Temporal studying - various questions

Hello Temporal Team,
With my team, I am studying for my company the possibility to use Temporal to orchestrate our microservices and I have some points to clarify.
We are also investigating other engines (Zeebe), to be sure to make the right decision

First our requirements are:

  • an average of 100k workflows per hour
  • support burst of 1k workflows created within 1second
  • our workflow will have ~10 activities
  • support long running workflow (asynchronous activity may require manual interraction), I don’t know how it will impact whole performance
    We would use postgresql as database

Here my questions:

  • Is there a commercial support available (for security issue fix, cluster setup help, temporal production issues investigation)? If yes where can I find information?
  • NUM_HISTORY_SHARDS can’t be changed after cluster creation, is it planned on the future to be able to change it? I understand it is not a trivial change, but I’m a bit afraid to be stuck with a value which does not match our future requirement.
  • Based on my requirements, how should I configure my cluster? I there any guide based on an estimated workload to define NUM_HISTORY_SHARDS, numTaskqueueReadPartitions, numTaskqueueWritePartitions, values? And also the number of history, matching, worker services we have to deploy ?
  • java-sdk documentation is poor compared to Go-sdk (for example Signals, ContinueAsNew, etc… are missing from java-sdk doc), is it plan to improve it in near future? documentation is part of our criteria

Thanks to take the time to answer all of these questions.

Welcome!

  • Is there a commercial support available (for security issue fix, cluster setup help, temporal production issues investigation)? If yes where can I find information?

We don’t provide commercial support for on-premise deployments. Our cloud offering does come with full support and SLA.

  • NUM_HISTORY_SHARDS can’t be changed after cluster creation, i s it planned on the future to be able to change it ? I understand it is not a trivial change, but I’m a bit afraid to be stuck with a value which does not match our future requirement.

It is not really a problem as you can choose a pretty large number like 10+k shards. In your case, I would be more concerned with the choice of persistence. Scaling out PostgreSQL deployments is not possible at this point. For high scalability, Cassandra is recommended.

  • Based on my requirements, how should I configure my cluster? I there any guide based on an estimated workload to define NUM_HISTORY_SHARDS, numTaskqueueReadPartitions, numTaskqueueWritePartitions, values? And also the number of history, matching, worker services we have to deploy ?

We don’t have a guide for this yet. This forum answer has some relevant data.

  • java-sdk documentation is poor compared to Go-sdk (for example Signals, ContinueAsNew, etc… are missing from java-sdk doc), is it plan to improve it in near future? documentation is part of our criteria

We don’t share our roadmap. We do plan completely rewrite our SDK documentation, but I cannot promise that it is going to be in the near future.

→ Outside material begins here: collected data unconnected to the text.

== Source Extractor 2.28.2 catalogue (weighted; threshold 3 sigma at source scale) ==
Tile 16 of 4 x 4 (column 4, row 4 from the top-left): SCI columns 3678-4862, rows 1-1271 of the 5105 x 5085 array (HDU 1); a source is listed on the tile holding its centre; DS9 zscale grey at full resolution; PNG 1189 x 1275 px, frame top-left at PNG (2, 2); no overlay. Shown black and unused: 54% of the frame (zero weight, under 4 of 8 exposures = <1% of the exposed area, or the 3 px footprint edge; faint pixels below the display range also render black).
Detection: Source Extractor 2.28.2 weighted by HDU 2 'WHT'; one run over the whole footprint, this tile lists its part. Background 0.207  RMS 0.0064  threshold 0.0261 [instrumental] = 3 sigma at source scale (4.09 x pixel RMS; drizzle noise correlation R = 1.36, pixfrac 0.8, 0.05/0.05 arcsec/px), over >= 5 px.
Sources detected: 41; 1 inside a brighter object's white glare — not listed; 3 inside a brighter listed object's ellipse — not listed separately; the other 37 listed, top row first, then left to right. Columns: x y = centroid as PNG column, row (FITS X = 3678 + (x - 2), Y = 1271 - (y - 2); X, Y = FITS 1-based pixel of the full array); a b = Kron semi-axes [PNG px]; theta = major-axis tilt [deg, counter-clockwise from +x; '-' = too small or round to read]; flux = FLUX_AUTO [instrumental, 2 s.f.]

Hi Maxim, thanks for your answers, very useful,
could you develop a bit why it would be difficult to scale temporal using postgresql? Is it related to read/write operations? or limitation on temporal implementation? indeed when I was testing with postgresql I have encountered issues (“too many clients already” errors)

I have worked with cassandra in the past, I know how cassandra works and what load we can support with it, but operating cassandra cluster require operations and we already operate postgresql clusters that’s why we would prefer to use postgresql.

why it would be difficult to scale temporal using postgresql? Is it related to read/write operations? or limitation on temporal implementation? indeed when I was testing with postgresql I have encountered issues (“too many clients errors”)

You can scale out Temporal cluster to saturate your PostreSQL DB instance. Then you can scale up the DB. But at some point, you are going to hit the hardware limit for a single host. With Cassandra, you can scale out the DB by adding more hosts. We ran Temporal with Cassandra clusters up to 100 hosts.

Also, I’m not sure if it is possible to configure PostreSQL for synchronous replication that doesn’t corrupt data in the presence of failovers.

1 Like

@maxim We are currently using cockroachdb on our pilot project with temporal, which is postgres wire compatible. I know that cockroachdb is not officially supported by temporal, nevertheless please correct me if I’m wrong: scaling out and the replication mechanism behind cockroachdb does solve the above mentioned issues with Postgres, right?

I’m not a CockroachDB expert, but I believe it does solve the scalability and replication problems of PostgreSQL.